Tekrar TİMAV yönetimini kutluyor ve Rabbimizin yardımcıları olmasını diliyoruz.
Selçuk Üniversitesinde Neler Oluyor?
Bir dekanlığa, bölüm başkanlığına, yüksek okul müdürlüğüne getirilen insanlar başarılarından, bölüme fakülteye ya da yüksekokula yapacakları katkıdan dolayı mı getiriliyor? Yoksa bu makamlar siyasi yerler haline mi getirildi?
Örneği çok fazla var ama ben son değişikliklerle ilgili iki konuyu Rektörümüz Sayın Prof. Dr. Hakkı Gökbel Hocamıza sormak isterim; birincisi Çatalhöyük’ün yerini bile haberden öğrendiğini söyleyen Prof Dr Akif Çukarçayır Hoca Turizm Meslek Yüksek Okuluna hangi gerekçe ile Müdür oldu. O bölümde hiç bu görevi üstlenecek Konya ve bölge turizmini bilen hocamız yok muydu?
İkincisi birkaç gündür sosyal medyada bazı öğrenci arkadaşlar gündem oluşturmaya çalışıyor. İletişim Fakültesinde, Konya’ya reklam kültürünü getiren insanlardan da olan Doç. Dr. Hüseyin Altunbaş bölüm başkanlığından alınmış ve bu bölümle, reklamcılıkla hiçbir ilgisi olmayan bir şahıs göreve getirilmiş. Hüseyin Hoca bu görevden neden alındı? Yerine getirilen şahsı muhterem reklamcılık konusunda Hüseyin Hocadan daha fazla neyi biliyor?

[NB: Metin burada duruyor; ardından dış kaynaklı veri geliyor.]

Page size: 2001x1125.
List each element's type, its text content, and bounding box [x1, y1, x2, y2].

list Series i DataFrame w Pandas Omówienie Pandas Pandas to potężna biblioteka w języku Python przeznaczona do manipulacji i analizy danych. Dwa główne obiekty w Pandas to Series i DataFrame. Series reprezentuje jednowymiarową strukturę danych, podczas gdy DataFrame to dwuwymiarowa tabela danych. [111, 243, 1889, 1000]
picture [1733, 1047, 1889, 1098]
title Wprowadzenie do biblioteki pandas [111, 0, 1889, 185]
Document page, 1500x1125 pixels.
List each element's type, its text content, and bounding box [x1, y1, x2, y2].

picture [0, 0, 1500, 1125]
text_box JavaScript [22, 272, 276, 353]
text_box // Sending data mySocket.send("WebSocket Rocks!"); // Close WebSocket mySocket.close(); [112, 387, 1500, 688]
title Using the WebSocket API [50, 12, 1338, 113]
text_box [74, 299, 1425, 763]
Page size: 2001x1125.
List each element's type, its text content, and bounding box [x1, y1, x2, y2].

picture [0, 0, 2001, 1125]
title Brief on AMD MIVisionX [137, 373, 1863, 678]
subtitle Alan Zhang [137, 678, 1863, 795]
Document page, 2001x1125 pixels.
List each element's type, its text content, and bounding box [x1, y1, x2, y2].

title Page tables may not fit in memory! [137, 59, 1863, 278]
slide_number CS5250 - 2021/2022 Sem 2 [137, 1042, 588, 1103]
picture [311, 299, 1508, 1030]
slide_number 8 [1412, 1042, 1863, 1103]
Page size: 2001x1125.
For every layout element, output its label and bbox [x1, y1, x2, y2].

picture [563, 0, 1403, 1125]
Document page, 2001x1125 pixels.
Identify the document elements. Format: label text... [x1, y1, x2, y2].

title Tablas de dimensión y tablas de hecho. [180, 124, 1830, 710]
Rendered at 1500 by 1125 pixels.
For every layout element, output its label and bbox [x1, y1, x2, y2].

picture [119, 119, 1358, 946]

Bölüme nasıl bir katma değer oluşturacak?
En basit ifadeyle söyleyeyim dünyanın 500 üniversitesinin arasına girmeyi kendine hedef olarak seçmiş bir üniversiteye böyle siyasi kararlar yakışmamaktadır.
Hüseyin Hocada da, Turizm Meslek Yüksek Okulunda da aynı durum geçerli ve tabi başka örneklerde var ama yer yeterli değil hepsinden uzun uzun bahsetmeye gerek yok. Eğer bu makamlarda değişiklikler yapılacaksa mesela Turizm konusunda bölgeyi çok iyi tahlil eden, şehrimize katkı yapabilecek bir hocamız ya da işte ne bileyim reklam konusunda Hüseyin Hocadan daha iyi olan bir hocamız getirilmelidir. Biz Hakkı Hocamızı seviyoruz ve üniversiteye ciddi katkılarda yapacağına inanıyoruz ve kendisine ricada bulunuyoruz; lütfen siyaset refleksiyle bazı insanlar bir yere gelmesin ve bir yerlerden gitmesin. Değişimlerde lütfen liyakat öncelensin. Rica ediyoruz bu işi kendilerinin saygınlığına yakışır çapta yapsınlar. Ülkede değişimi aynı zamanda gelişime çevirsinler. Ya da ha 28 Şubatçılar ha Hakkı Hoca, biri gelir kendi adamını getirir, öbürü gelir kendi adamını getirir, kısır döngü ile kendisine emanet edilen o makamı heba etmiş olur.
Biz Hakkı Hocamızdan bu büyüklüğü bekliyoruz? Unutmasınlar bu ülkenin de, Konya’nın da hayal kırıklıklarına tahammülü kalmadı.